• [Excerpt provided]
··········
From Full Stops to Commas – update on the Frog Blog 2010

By |2023-01-04T08:00:56+00:00April 4th, 2010|Animal News Stories, Everything Dinosaur News and Updates, Main Page|0 Comments

Tadpoles are Developing – Frog Blog 2010

Not exactly the most wonderful spring weather at the moment, at least we have been able to avoid the heavy snow falls that affected parts of Scotland earlier this week.  The patches of frogspawn in the pond are showing signs of development, well at least those clutches of eggs that are in the sunny shallows.  Although, these clumps of spawn (we are not sure what the collective noun for frogspawn is), were some of the last to be laid, several days after the first frogspawn, they are developing more quickly.

The spawn that was laid first was moved out of the shallow water into slightly deeper water, this was as a result of all the frantic activity of the frogs.  Two clumps of spawn have ended up in about 2 feet of water.  The frogspawn can still be seen and as far as we can tell it is not developing as quickly as the frogspawn produced later but laid in the warmer, sunlit shallows.
··········
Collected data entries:
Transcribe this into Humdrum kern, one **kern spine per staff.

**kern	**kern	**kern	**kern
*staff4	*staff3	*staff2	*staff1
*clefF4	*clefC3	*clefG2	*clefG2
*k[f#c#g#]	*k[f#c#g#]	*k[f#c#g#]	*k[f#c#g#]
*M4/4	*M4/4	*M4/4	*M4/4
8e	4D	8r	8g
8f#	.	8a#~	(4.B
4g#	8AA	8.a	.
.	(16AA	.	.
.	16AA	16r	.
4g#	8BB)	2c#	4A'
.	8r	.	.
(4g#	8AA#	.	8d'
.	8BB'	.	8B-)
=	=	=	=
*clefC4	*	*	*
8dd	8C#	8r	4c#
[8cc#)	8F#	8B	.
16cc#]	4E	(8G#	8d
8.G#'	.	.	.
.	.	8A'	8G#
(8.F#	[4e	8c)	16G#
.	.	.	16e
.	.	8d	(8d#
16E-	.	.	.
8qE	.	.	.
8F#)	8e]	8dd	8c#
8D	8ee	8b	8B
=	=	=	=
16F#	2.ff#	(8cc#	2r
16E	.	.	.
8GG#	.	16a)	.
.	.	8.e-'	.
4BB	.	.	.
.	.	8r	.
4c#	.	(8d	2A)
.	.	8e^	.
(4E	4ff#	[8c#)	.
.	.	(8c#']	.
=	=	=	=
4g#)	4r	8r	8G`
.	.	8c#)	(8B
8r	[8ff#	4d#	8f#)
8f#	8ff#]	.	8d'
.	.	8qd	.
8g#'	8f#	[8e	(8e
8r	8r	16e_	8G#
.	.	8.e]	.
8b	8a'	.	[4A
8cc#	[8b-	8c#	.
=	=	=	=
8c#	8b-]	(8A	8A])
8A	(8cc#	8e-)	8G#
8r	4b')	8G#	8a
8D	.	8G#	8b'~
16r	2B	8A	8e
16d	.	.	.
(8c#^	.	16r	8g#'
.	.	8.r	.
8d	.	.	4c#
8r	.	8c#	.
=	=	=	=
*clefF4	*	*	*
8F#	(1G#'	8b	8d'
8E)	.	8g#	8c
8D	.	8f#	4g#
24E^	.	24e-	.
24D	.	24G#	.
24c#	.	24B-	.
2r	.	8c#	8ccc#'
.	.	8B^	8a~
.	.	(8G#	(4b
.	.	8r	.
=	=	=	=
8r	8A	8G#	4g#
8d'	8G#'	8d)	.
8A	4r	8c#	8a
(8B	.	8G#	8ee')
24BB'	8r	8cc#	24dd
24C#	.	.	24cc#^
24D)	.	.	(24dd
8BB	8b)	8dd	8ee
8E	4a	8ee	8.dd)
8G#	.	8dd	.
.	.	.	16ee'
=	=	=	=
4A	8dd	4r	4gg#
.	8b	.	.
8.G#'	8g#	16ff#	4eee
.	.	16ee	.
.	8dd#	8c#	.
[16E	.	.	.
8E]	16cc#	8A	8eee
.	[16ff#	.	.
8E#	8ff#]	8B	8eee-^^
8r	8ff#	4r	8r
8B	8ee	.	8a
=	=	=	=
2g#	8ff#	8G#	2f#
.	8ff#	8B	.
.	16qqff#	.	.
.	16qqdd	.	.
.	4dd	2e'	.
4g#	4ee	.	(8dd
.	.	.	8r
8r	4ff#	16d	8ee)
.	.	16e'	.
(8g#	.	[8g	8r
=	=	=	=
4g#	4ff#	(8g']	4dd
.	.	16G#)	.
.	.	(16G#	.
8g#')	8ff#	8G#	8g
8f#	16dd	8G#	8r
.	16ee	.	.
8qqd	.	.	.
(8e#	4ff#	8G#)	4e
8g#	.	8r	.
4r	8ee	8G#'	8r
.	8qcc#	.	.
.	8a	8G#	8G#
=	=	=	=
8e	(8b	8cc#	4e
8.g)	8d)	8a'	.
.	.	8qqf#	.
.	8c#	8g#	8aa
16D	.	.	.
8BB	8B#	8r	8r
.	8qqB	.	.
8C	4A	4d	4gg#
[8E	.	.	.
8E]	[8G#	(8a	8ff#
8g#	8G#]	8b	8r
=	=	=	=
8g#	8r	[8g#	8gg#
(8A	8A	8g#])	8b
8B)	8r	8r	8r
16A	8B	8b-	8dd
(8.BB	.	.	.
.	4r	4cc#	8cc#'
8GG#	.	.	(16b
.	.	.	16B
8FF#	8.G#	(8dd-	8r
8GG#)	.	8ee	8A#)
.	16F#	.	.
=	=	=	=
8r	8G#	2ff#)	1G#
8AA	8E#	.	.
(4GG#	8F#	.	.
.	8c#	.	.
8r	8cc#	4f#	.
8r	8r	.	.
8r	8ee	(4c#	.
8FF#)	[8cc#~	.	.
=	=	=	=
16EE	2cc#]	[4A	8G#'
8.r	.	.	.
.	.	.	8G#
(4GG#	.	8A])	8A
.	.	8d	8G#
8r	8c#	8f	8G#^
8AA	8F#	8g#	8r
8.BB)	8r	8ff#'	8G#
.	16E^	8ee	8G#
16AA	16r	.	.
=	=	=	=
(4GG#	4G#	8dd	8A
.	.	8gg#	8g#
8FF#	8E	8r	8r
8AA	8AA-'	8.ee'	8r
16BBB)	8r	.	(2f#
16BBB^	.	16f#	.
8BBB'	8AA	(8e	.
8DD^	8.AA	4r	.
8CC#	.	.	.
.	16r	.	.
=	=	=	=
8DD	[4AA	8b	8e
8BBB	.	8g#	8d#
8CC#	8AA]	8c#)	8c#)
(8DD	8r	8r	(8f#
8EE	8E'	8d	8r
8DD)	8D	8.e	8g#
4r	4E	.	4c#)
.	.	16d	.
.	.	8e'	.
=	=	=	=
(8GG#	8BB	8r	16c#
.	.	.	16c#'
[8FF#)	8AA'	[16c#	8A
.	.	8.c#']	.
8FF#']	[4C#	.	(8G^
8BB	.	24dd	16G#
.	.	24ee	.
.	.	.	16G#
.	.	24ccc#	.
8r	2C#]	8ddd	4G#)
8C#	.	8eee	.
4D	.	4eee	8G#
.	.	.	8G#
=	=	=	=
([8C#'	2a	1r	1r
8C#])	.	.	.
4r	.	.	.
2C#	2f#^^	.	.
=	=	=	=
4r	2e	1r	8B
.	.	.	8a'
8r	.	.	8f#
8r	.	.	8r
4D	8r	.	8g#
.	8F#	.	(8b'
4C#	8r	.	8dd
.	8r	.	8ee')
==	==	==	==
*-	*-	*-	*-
··········
• [Work to complete]
1. Reproduce the frogspawn blog post between "The spawn that" and "warmer, sunlit shallows.", inclusive.
2. Go on with the frogspawn blog post from the point at which it ends.
This listing was drawn from a separate source.

• [Responses for each task]
1.
The spawn that was laid first was moved out of the shallow water into slightly deeper water, this was as a result of all the frantic activity of the frogs.  Two clumps of spawn have ended up in about 2 feet of water.  The frogspawn can still be seen and as far as we can tell it is not developing as quickly as the frogspawn produced later but laid in the warmer, sunlit shallows.

2.
Frog Blog

Tadpoles Developing in the Frogspawn

Picture credit: Everything Dinosaur


The first frogspawn was laid around 20th March, this particular clump of spawn has been pushed into deeper water, whereas, the spawn laid towards the end of the mating period has remained in shallows and seems to be developing quicker.  The picture above shows a clump of frogspawn in the shallows.  Note that the black dots of the embryos are turning from a round “full stop” into a “comma” shape with a distinctive head and a tail.  Movement can be detected in the clump of spawn as the tadpoles move inside their eggs.  No signs of development can be seen in the spawn in the deeper part of the pond.  We have suspected for sometime that egg development was related to water temperature.  Those eggs exposed to direct sunlight in shallows will be warmed and therefore hatch quicker than their counterparts deeper in the pond.  It is really a question of balance, perhaps the clump of spawn in the deeper water is protected from drying out and is less likely to predated upon by terrestrial based predators.  The price paid for this is a slow start to the hatching process.